A murmur of laughter rippled through the room, and Kanta wrapped her arms around her ribs like that could protect her. The woman she’d first seen, the one who had been picking mushrooms to a growling rain-song, stepped forward. “Nice to meet you, Kanta,” she said, holding out one wide, callused hand. “My name is Selenium.”

Kanta stood still, while the room full of witches whispered to each other. Their words were as distant as clouds; as impossible to decipher as the language of the rain outside. “What do you want with me?” she asked at last, unable to take the witch’s hand. “Why am I here?”
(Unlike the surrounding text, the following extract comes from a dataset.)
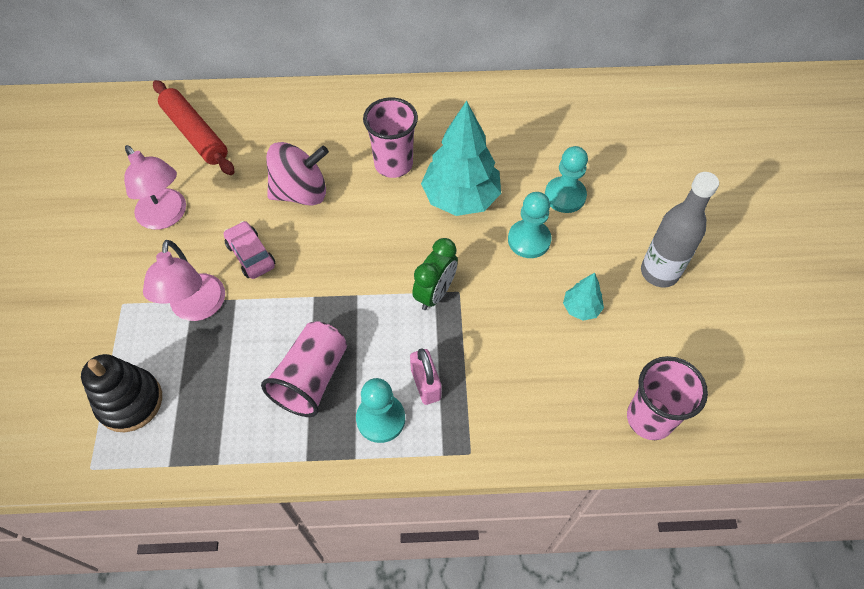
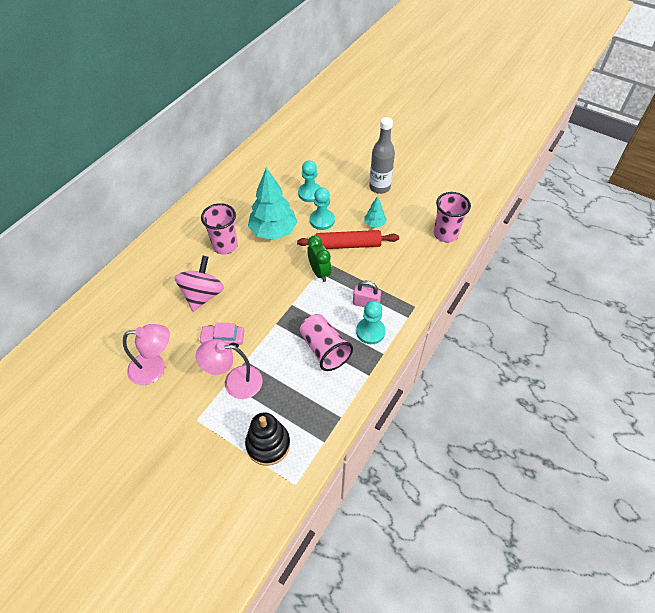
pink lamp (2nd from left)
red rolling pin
“It’s quite a long story,” the lady in the wheelchair said. Her voice was old and half broken, a beautiful instrument left to crack in the rain. “Which is why Dusan didn’t tell you, I’m sure.” The dryness in her speech plucked at Kanta’s nerves; too much like the tone her father would take when he was at his most fearsome. But it drew only a laugh from the rest of the room, and Kanta’s missed heart-beat was overlooked. “In short, we are all here because no one else wanted us.”

“This is Redwood,” Selenium agreed. “A home for lost witches and broken warriors.” She turned her palm up between them, and after a moment, fire flickered between her fingers. It spun up out of thin air like cotton candy, changing one reality to another. Empty space to fire, like there had never been anything in between. “If you are here, it is because you were meant to be. We are witches darling. And so are you.”

“No.” Kanta’s rejection was automatic, instinctual. To be a witch was to be hunted, hated, shunned. She was a lot of things, but not a witch. “No, I’m not one of you.”

“Oh, poppy girl.” The lady with flowers in her apron pulled a perfect chrysanthemum from one pocket, offered it to Kanta. “We know what magic looks like when it comes in out of the rain.”

“I’m not––I’m not––” Kanta doubled over as the fire raged inside of her. Her mother’s whip-sharp words lashed into her mind. You are not a girl, you are not a witch. You are my son and it is your duty to do as your father and I say. To deny one was to deny the other, and she wanted to. She wanted to be safe, and normal, and to walk down the street without getting into fights.

“I want to offer you a place here,” Dusan spoke very quietly from the middle of the room. Kanta, shivering with the effort it took to stop her face and hands from bursting into flames, didn’t look at him. “We could keep you safe, and teach you magic, and we would remember your name. Here you can grow into the person you should have been from the beginning.” These people didn’t know her, they hadn’t seen her blood on fire. She was monstrous twice over.

But so were they. Kanta looked again at the fire in Selenium’s hand. That was what had pulled her forward; that fire rang through the glass on the walls like wind through a chime. It was dangerous, and beautiful, and impossible. She wanted that too. She couldn’t have one without the other. Magic, her real name, her real self. They were all tied up together. “I can’t stay.” She couldn’t stay in a place she had just met.

“Tell me you would rather be alone with the rain, and you’ll be free to leave,” Selenium said.

Kanta’s mouth was very dry. She could hear the rain still thundering outside, waiting to swallow her up. The coven witches watched her silently, leaving the last words for her. “I––can I... I think I’ll stay. Just for a little while. Just until the rain stops.” She took Selenium’s hand, and before skin touched skin she knew the fire wouldn’t burn.